More recently, though, as seasons and new cities kept coming with no growth or maturity in sight, I have kept watching out of loyalty and feeling the need to be a "completionist" and see it through even though week after week I get an almost heavy feeling in my chest when I flip on Bravo to see the latest drama go down. I suppose that heaviness could just be my arteries clogging, though. I literally can't remember the last time I watched without a snack in hand.

And at first it wasn't so bad. At first it was once a week when I'd eat later than usual, eat consistently through the hour, just to keep myself too busy and preoccupied to yell and throw things at the crazy on my television. But then they started putting two seasons on at a time. So I was watching Kelly Killoren Bensimon break down on Thursdays and Danielle Staub embarrass her daughters on Mondays. And in the last week there was even some overlap with the New York reunion show being three parts. Let's just say I went to sleep with a rock in my stomach and a wee touch of acid reflux for a couple of days...

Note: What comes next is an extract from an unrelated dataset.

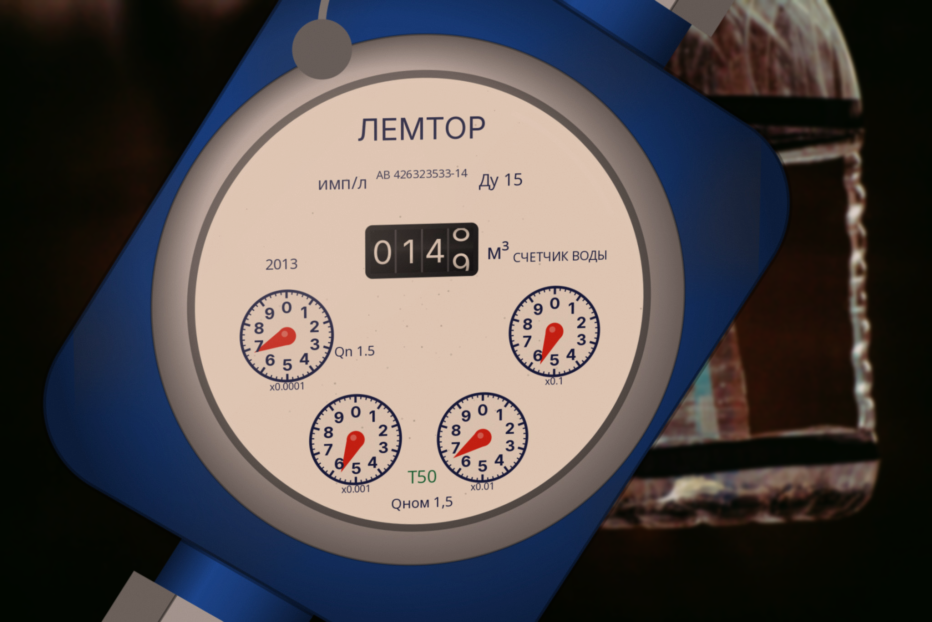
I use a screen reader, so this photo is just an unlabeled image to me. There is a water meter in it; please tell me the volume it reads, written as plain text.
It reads 148.5656 m³
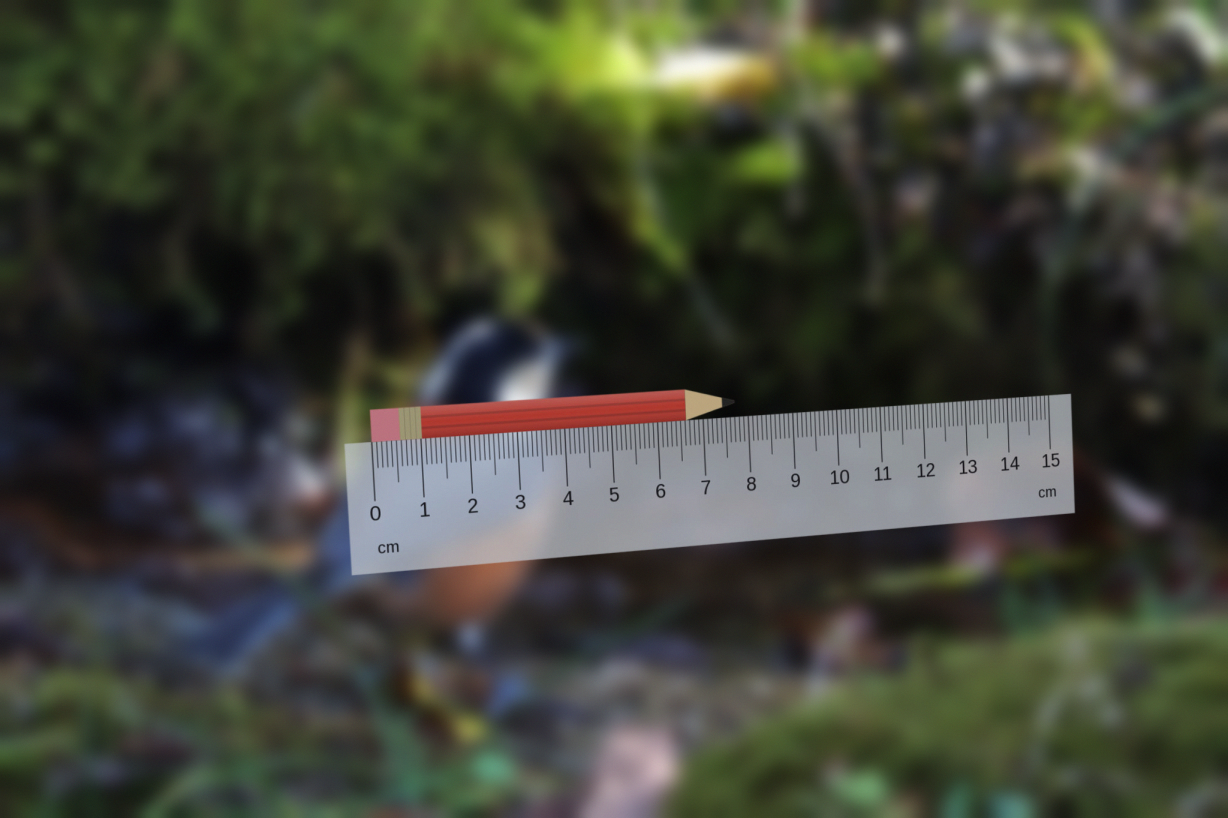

I'm really not sure why I watch at all. I grew up watching people fight night after night. Sure, those people were my parents, while now they're women of no relation to each other, but fighting is fighting is fighting after awhile, you know? And after awhile watching their problems doesn't make you feel better anymore because you're so immersed in their lives that they are a part of yours. And you just feel crappy and weighted down from all the negativity. And then you-- or at least, I-- eat to forget or suppress or whatever the reasoning (Jillian Michaels would have a field day with this, I'm sure!). And then you wake up the next morning feeling crappy and literally weighted down from all the extra calories you consumed the night before. Rinse and repeat.


...By the way, I just did a YouTube search for Staub, trying to find her performance from last night, but all that came up was her "leaked" sex tape. You would think that would make me too nauseous to think about food for awhile, but no; that's not how my mind works. It's become a reflex now, and I reached for vanilla pudding. But at least this time I went for something sugar free and low fat. Maybe there is hope for me after all!